Verwundert ist Eva Konrad über die zögerliche Haltung von SPÖ-Soziallandesrat Hannes Gschwnentner. Entgegen dem Vorschlag seines Landtagsklubobmannes Ernst Pechlaner zeige Gschwnentner keine Bereitschaft, die drohende Schließung des "Ho &Ruck" durch aktives Einschreiten abzuwenden. "Wenn 50 Arbeitsplätze wackeln, müssten eigentlich alle Alarmglocken schrillen."

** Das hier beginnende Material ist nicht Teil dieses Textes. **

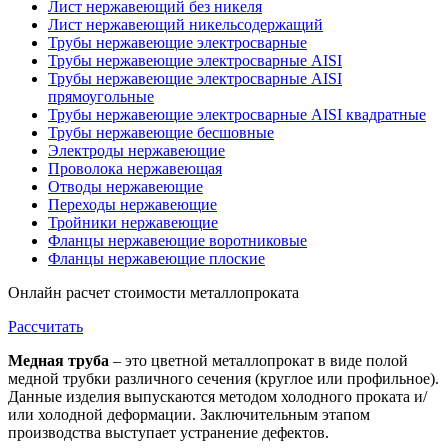
Лист нержавеющий без никеля
Лист нержавеющий никельсодержащий
Трубы нержавеющие электросварные
Трубы нержавеющие электросварные AISI
Трубы нержавеющие электросварные AISI
прямоугольные
Трубы нержавеющие электросварные AISI квадратные
Трубы нержавеющие бесшовные
Электроды нержавеющие
Проволока нержавеющая
Отводы нержавеющие
Переходы нержавеющие
Тройники нержавеющие
Фланцы нержавеющие воротниковые
Фланцы нержавеющие плоские
Онлайн расчет стоимости металлопроката
Рассчитать
Медная труба
– это цветной металлопрокат в виде полой
медной трубки различного сечения (круглое или профильное).
Данные изделия выпускаются методом холодного проката и/
или холодной деформации. Заключительным этапом
производства выступает устранение дефектов.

Die GRÜNEN würden sich vom Soziallandeslandesrat erwarten, dass er das Gespräch mit den Betroffenen sucht und sich umgehend Gedanken über eine mögliche Zwischenlösung macht -- "notfalls auch durch eine Sonderförderung," spricht sich Konrad für eine "Überbrückungshilfe" des Landes aus. In Oberösterreich würden mit "Ho & Ruck" vergleichbare Projekte sehr wohl mit mehr Mitteln des Landes gefördert, so die GRÜNE Bundesrätin abschließend.